> _INSTRUCTION 1_:
In the excerpted text, condense the paragraph beginning "During the past several years" into a bulleted list that keeps its main facts.

> _EXCERPTED TEXT_:
********************

2. Synoptic overview of the May 2004 McMurdo severe wind event
The event occurred on 15 May 2004 in the McMurdo Station area in Antarctica (see Fig. 1 for the location). Synoptic analysis indicated that the windstorm was caused by the passage of an Antarctic cyclone. At 0000 UTC 14 May the cyclone was originated over the Amundsen Sea (see Fig. 1 for the location) and moved to the western Marie Byrd Land late on 14 May (Fig. 2). From 0700 to 1000 UTC 15 May it crossed the Spine Coast and moved westward across the Ross Ice Shelf. At 1500 UTC it approached the date line and began a northward turn. McMurdo experienced the strongest winds from 1800 UTC 15 May to 0000 UTC 16 May, and the low’s positions during this period were to the southeast and east of Ross Island and McMurdo as shown in Fig. 2. During the passage of the cyclone, the strong pressure gradient to the west of the low yielded an intense southerly flow. The strong southerly inflow over the Trans-Antarctic Mountains, together with a favorable environment, induced severe downslope winds over the Ross Sea. The McMurdo area was badly hit by the severe windstorm from 1800 UTC 15 May. After 0000 UTC 16 May, the cyclone gradually weakened and moved northward to the Terra Nova Bay region.
3. Brief description of the adiabatic WRF adjoint modeling system
During the past several years, significant efforts at NCAR have been devoted to the WAMS development. With the help of the automatic differentiation software [i.e., the Transformation of Algorithm (TAF) in FORTRAN; Giering and Kaminski 2003], the WRF tangent linear and adjoint models have been successfully coded, based on an adiabatic version of the Advanced Research WRF dynamic core (WRF-ARW; Skamarock et al. 2005). There are three phases in developing the system. First, numerical experiments were conducted to make sure the adiabatic version of WRF with simple diffusion and surface drag can reproduce the major features that the full-physics model does. Second, the tangent linear model and its adjoint were generated using TAF. The final step was to verify the correctness of the tangent linear and adjoint models.
a. Adiabatic version of WRF with vertical diffusion and surface drag
WRF is a sophisticated and fairly complicated model. It has a fully compressible, Euler nonhydrostatic solver with conservation of scalar variables. The prognostic variables are velocity components u and υ in Cartesian coordinates, vertical velocity w, perturbation potential temperature, perturbation geopotential, perturbation surface pressure of dry air, and scalars of water vapor mixing ratio and other hydrometeor mixing ratios (i.e., rain/snow, cloud water/ice, etc.).

********************

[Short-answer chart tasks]
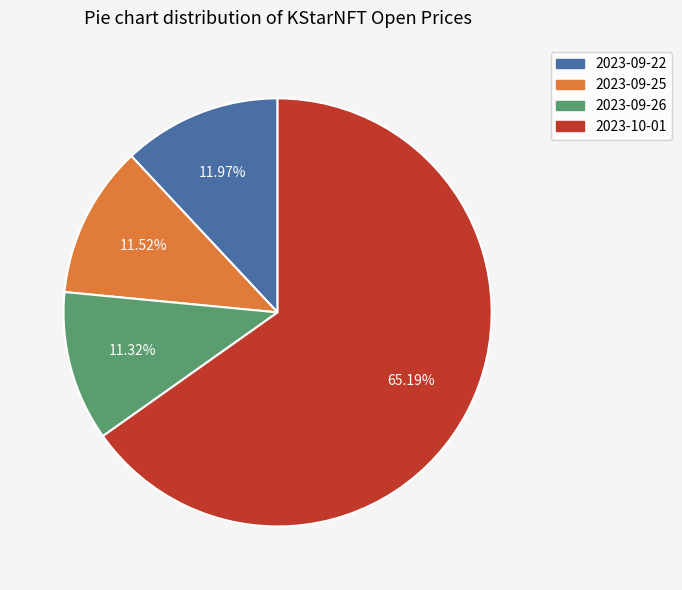

Do 2023-09-22 and 2023-09-25 together represent more than half of the pie?

No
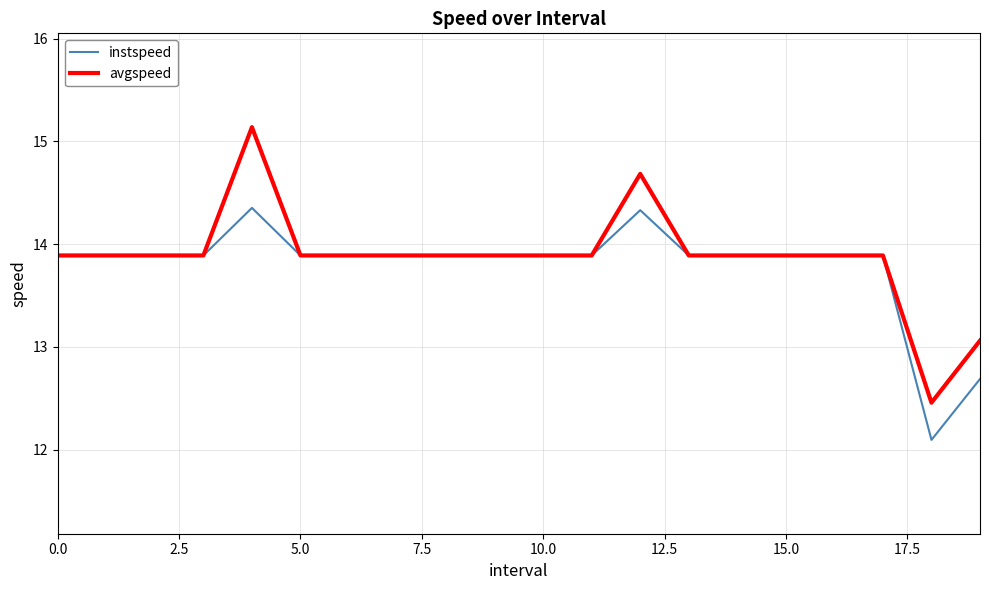

What is the greatest value displayed?

15.1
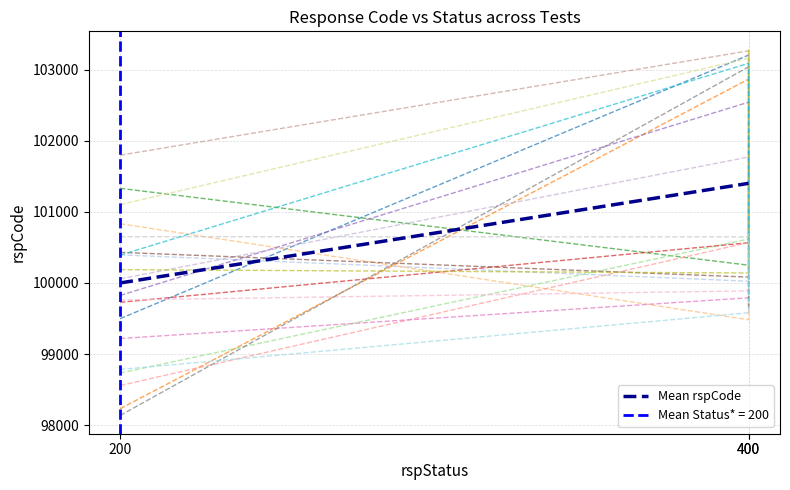

How many lines are shown in the chart?

2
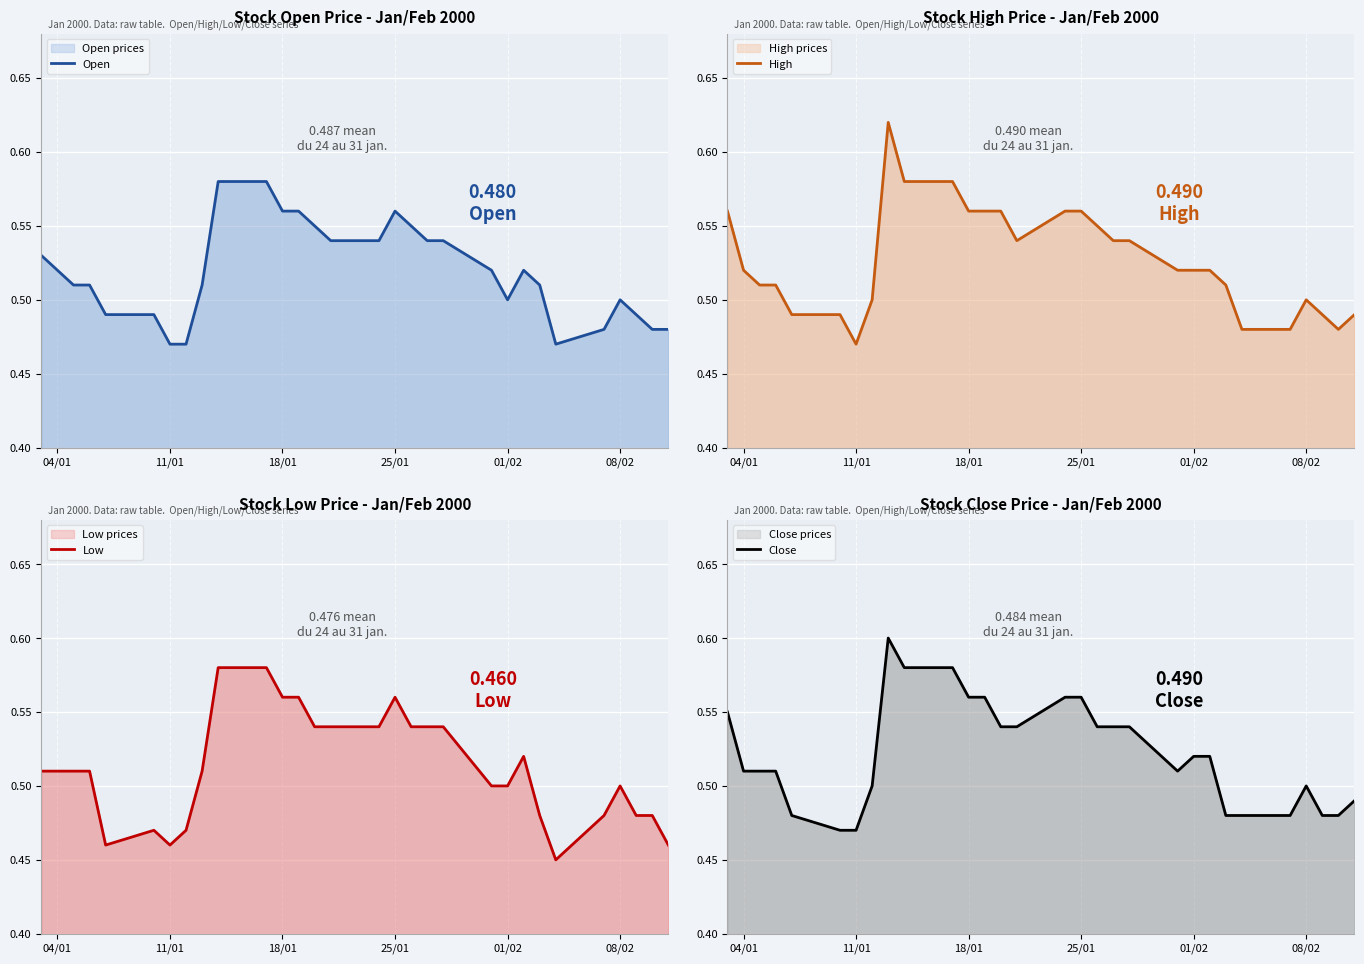

Is the value of High at 12 greater than the value of Open at 10?

No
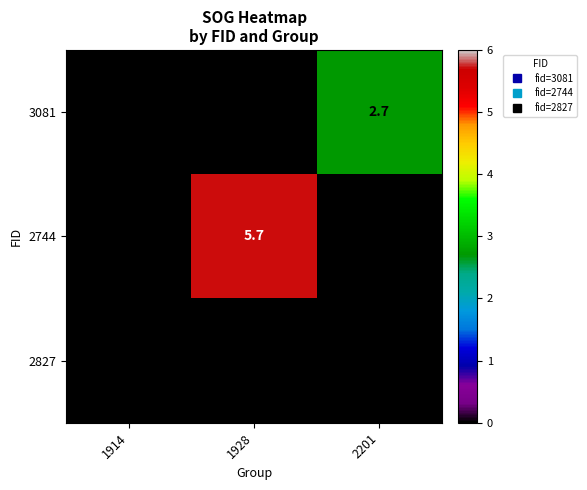

Is it true that 2744 equals 0.0 at 1914?

True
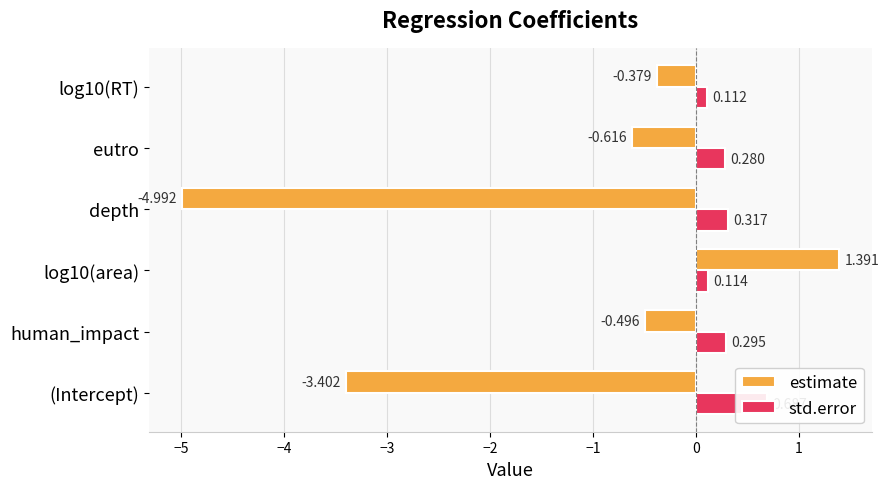

What is the spread (max minus min) of values at log10(area)?

1.3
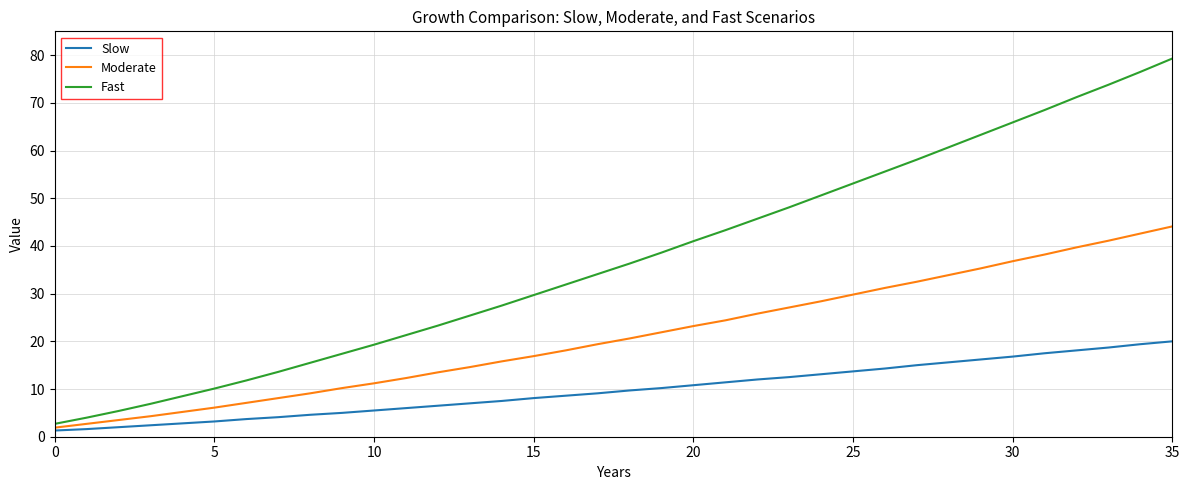

What is the greatest value displayed?

79.3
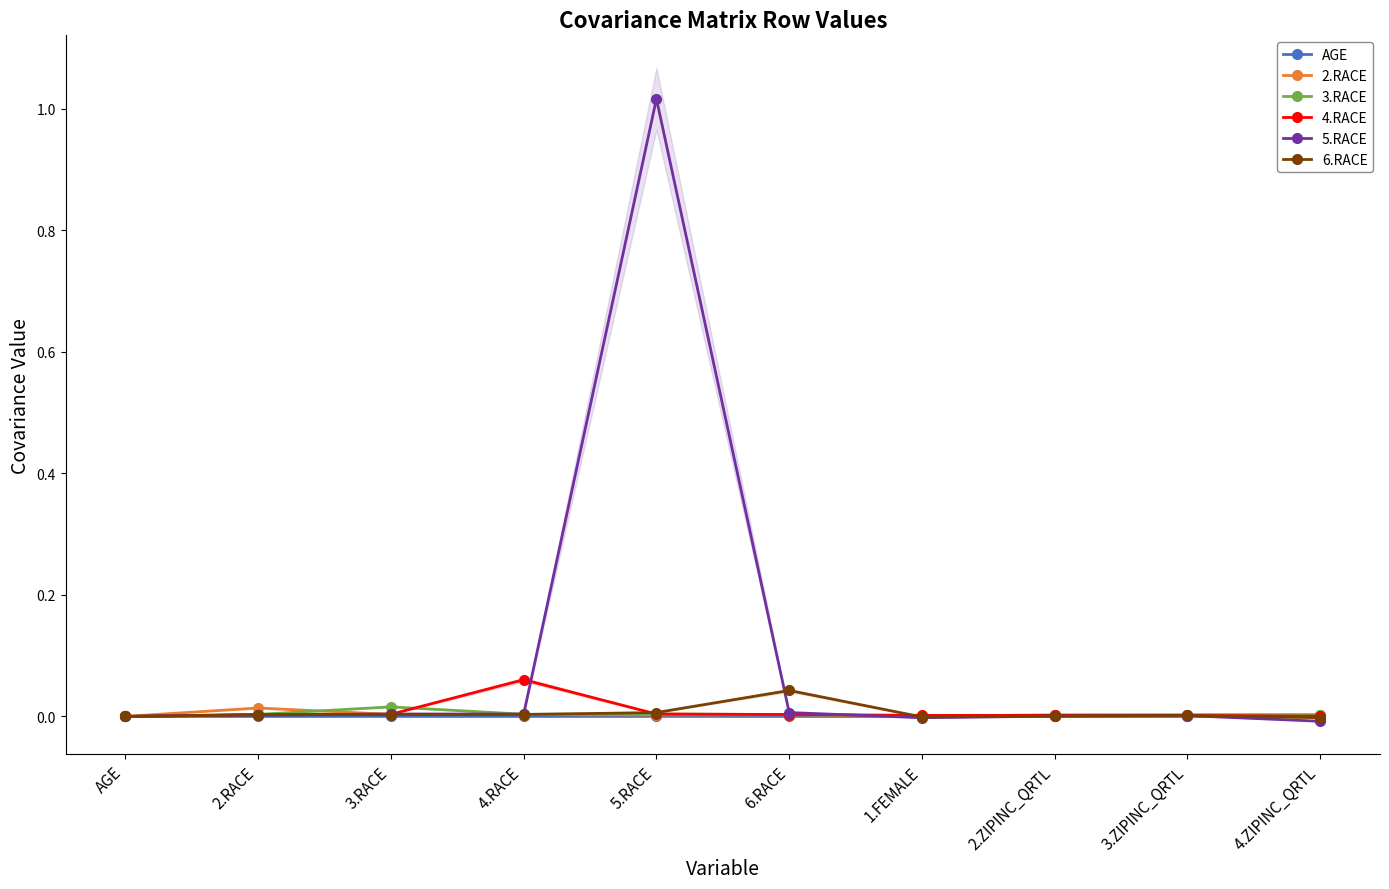

What is the label of the 3rd point from the right?

2.ZIPINC_QRTL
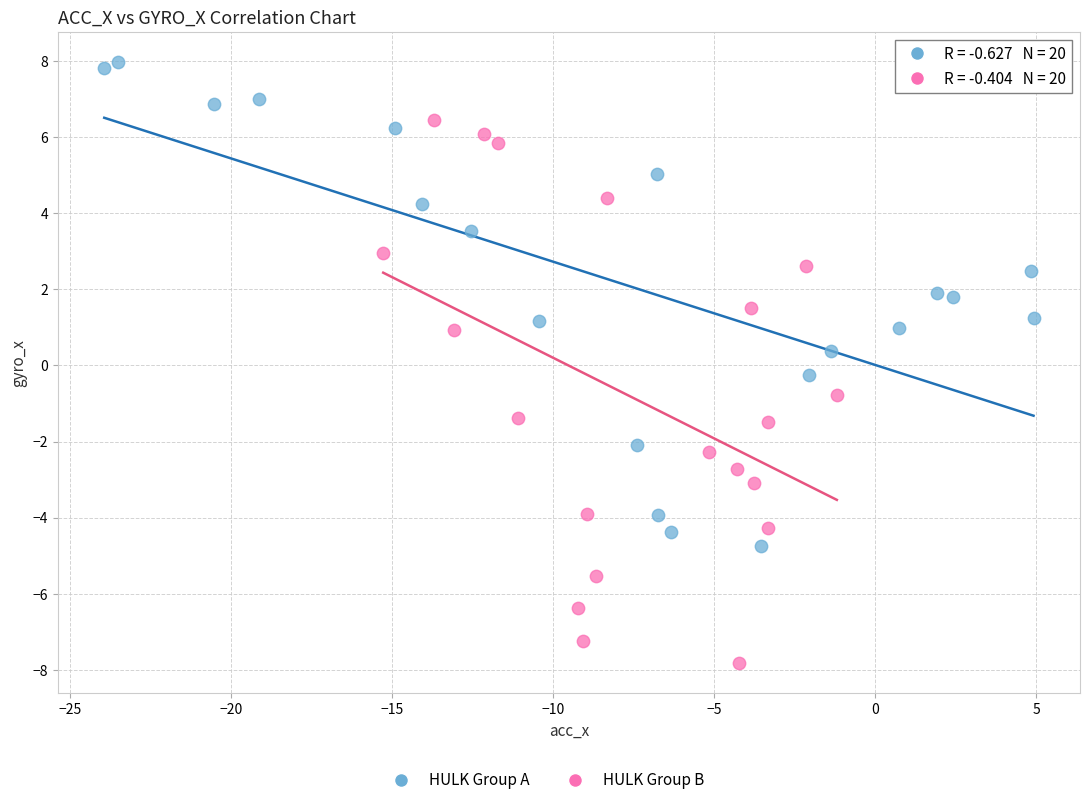

Which series contains the highest Y value?

HULK Group A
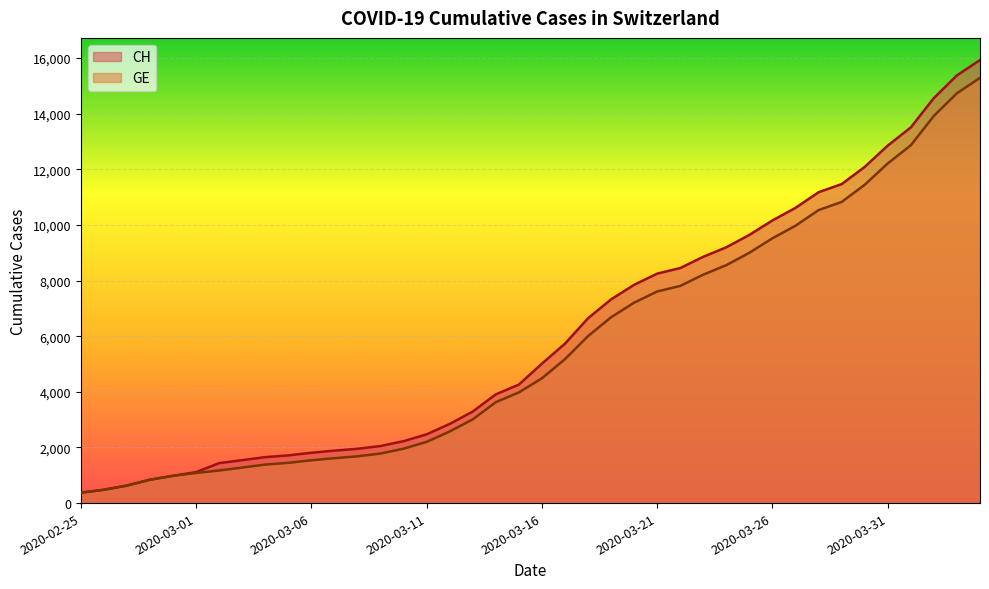

What is the value of the CH point at the 12th from the left?

1885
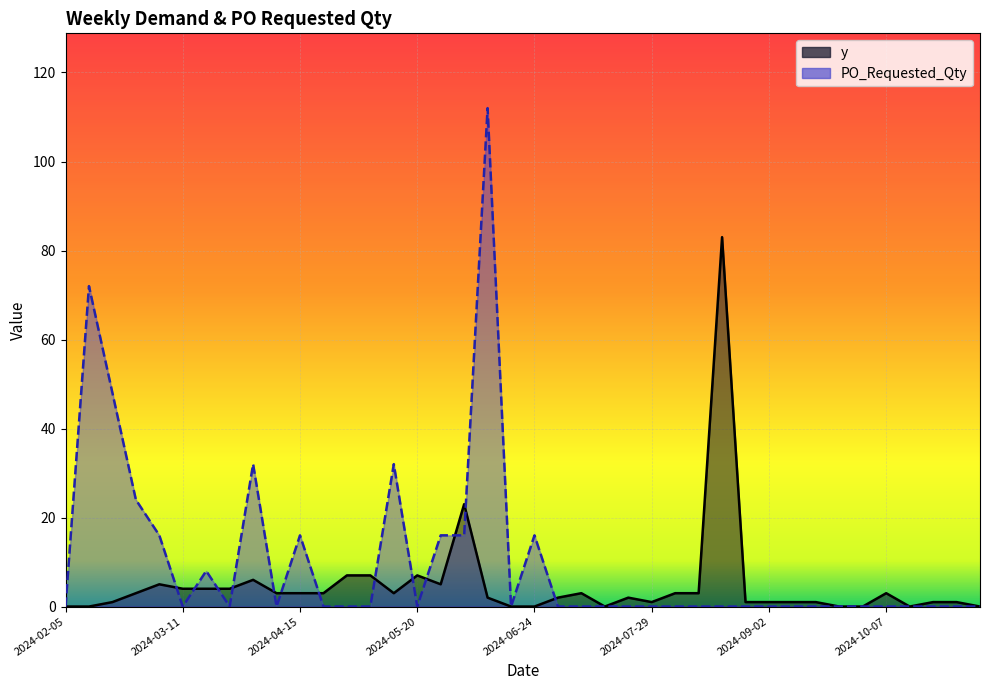

Rank the series by their average value, from highest to lowest.

PO_Requested_Qty, y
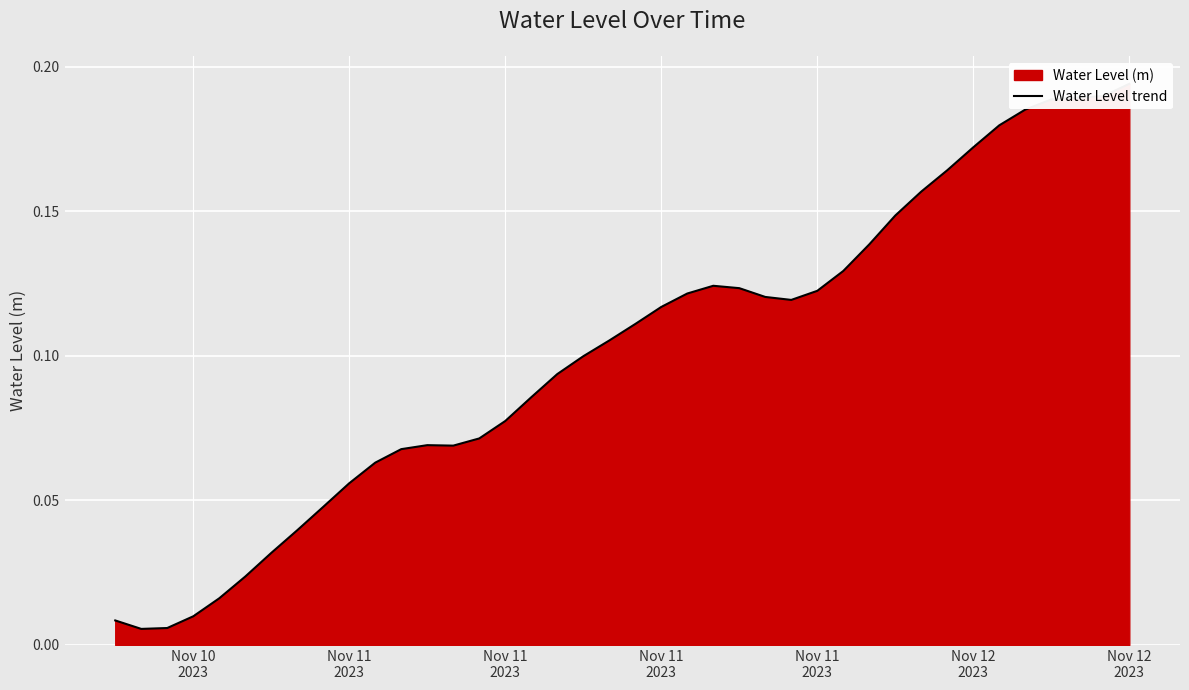

Reading right to left, list all the values displayed in this chart.

0.2	0.2	0.2	0.2	0.2	0.2	0.2	0.2	0.2	0.1	0.1	0.1	0.1	0.1	0.1	0.1	0.1	0.1	0.1	0.1	0.1	0.1	0.1	0.1	0.1	0.1	0.1	0.1	0.1	0.1	0.1	0.0	0.0	0.0	0.0	0.0	0.0	0.0	0.0	0.0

********************

> _INSTRUCTION 2_:
Lay out the records, from the line containing "2.ZIPINC_QRTL" through the end of the records, inclusive, as a JSON list of strings with one string per line. Skip blank lines and leave the pictures out of the answer.

> _ANSWER AREA 1_:
- NCAR has put significant effort into developing the WAMS over the past several years.
- The WRF tangent linear and adjoint models were coded with automatic differentiation software, the Transformation of Algorithm (TAF) in FORTRAN (Giering and Kaminski 2003). They were based on an adiabatic version of the Advanced Research WRF dynamic core (WRF-ARW; Skamarock et al. 2005).
- Development had three phases:
  1. Numerical experiments confirmed that the adiabatic WRF with simple diffusion and surface drag can reproduce the major features of the full-physics model.
  2. TAF generated the tangent linear model and its adjoint.
  3. The correctness of the tangent linear and adjoint models was verified.

> _ANSWER AREA 2_:
[
  "2.ZIPINC_QRTL",
  "Which series contains the highest Y value?",
  "HULK Group A",
  "What is the value of the CH point at the 12th from the left?",
  "1885",
  "Rank the series by their average value, from highest to lowest.",
  "PO_Requested_Qty, y",
  "Reading right to left, list all the values displayed in this chart.",
  "0.2\t0.2\t0.2\t0.2\t0.2\t0.2\t0.2\t0.2\t0.2\t0.1\t0.1\t0.1\t0.1\t0.1\t0.1\t0.1\t0.1\t0.1\t0.1\t0.1\t0.1\t0.1\t0.1\t0.1\t0.1\t0.1\t0.1\t0.1\t0.1\t0.1\t0.1\t0.0\t0.0\t0.0\t0.0\t0.0\t0.0\t0.0\t0.0\t0.0"
]